-- Supplied data follows --
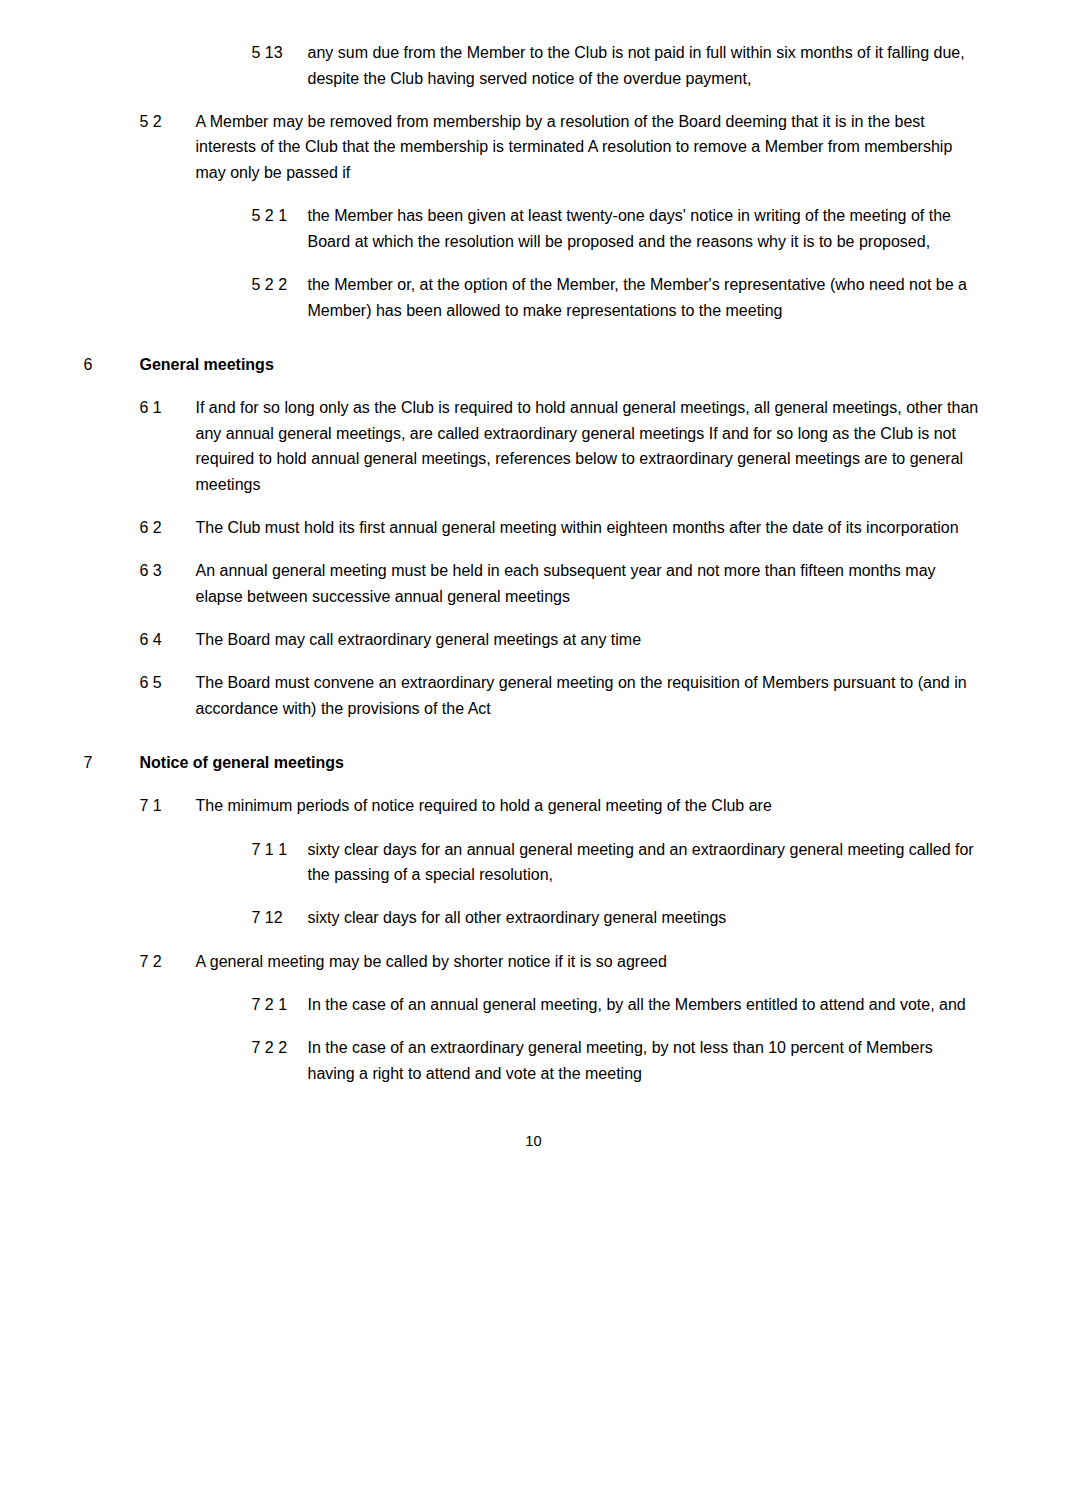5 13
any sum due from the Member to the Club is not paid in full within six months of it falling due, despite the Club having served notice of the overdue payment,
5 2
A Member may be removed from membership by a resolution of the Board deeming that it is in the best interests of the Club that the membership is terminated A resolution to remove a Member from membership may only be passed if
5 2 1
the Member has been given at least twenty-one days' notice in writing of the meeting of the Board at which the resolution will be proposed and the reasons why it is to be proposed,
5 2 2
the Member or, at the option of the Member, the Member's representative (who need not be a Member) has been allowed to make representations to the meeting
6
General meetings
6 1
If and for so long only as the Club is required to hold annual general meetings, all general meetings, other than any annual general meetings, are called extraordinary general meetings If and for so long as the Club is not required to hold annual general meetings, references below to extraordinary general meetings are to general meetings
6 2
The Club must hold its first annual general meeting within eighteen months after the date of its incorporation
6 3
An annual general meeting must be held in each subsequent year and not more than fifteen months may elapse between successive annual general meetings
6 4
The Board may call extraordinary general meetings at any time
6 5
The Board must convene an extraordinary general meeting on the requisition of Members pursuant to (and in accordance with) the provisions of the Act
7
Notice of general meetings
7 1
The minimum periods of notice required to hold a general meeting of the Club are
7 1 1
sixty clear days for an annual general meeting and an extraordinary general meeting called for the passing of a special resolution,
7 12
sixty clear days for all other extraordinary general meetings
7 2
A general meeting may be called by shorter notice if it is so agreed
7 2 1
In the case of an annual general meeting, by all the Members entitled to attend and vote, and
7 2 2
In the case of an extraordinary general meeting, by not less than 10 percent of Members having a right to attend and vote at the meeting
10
-- Supplied data concluded --
== Required action ==
Only the pictures are dropped. Otherwise, write out the listing exactly.

== Result of the task ==
5 13
any sum due from the Member to the Club is not paid in full within six months of it falling due, despite the Club having served notice of the overdue payment,
5 2
A Member may be removed from membership by a resolution of the Board deeming that it is in the best interests of the Club that the membership is terminated A resolution to remove a Member from membership may only be passed if
5 2 1
the Member has been given at least twenty-one days' notice in writing of the meeting of the Board at which the resolution will be proposed and the reasons why it is to be proposed,
5 2 2
the Member or, at the option of the Member, the Member's representative (who need not be a Member) has been allowed to make representations to the meeting
6
General meetings
6 1
If and for so long only as the Club is required to hold annual general meetings, all general meetings, other than any annual general meetings, are called extraordinary general meetings If and for so long as the Club is not required to hold annual general meetings, references below to extraordinary general meetings are to general meetings
6 2
The Club must hold its first annual general meeting within eighteen months after the date of its incorporation
6 3
An annual general meeting must be held in each subsequent year and not more than fifteen months may elapse between successive annual general meetings
6 4
The Board may call extraordinary general meetings at any time
6 5
The Board must convene an extraordinary general meeting on the requisition of Members pursuant to (and in accordance with) the provisions of the Act
7
Notice of general meetings
7 1
The minimum periods of notice required to hold a general meeting of the Club are
7 1 1
sixty clear days for an annual general meeting and an extraordinary general meeting called for the passing of a special resolution,
7 12
sixty clear days for all other extraordinary general meetings
7 2
A general meeting may be called by shorter notice if it is so agreed
7 2 1
In the case of an annual general meeting, by all the Members entitled to attend and vote, and
7 2 2
In the case of an extraordinary general meeting, by not less than 10 percent of Members having a right to attend and vote at the meeting
10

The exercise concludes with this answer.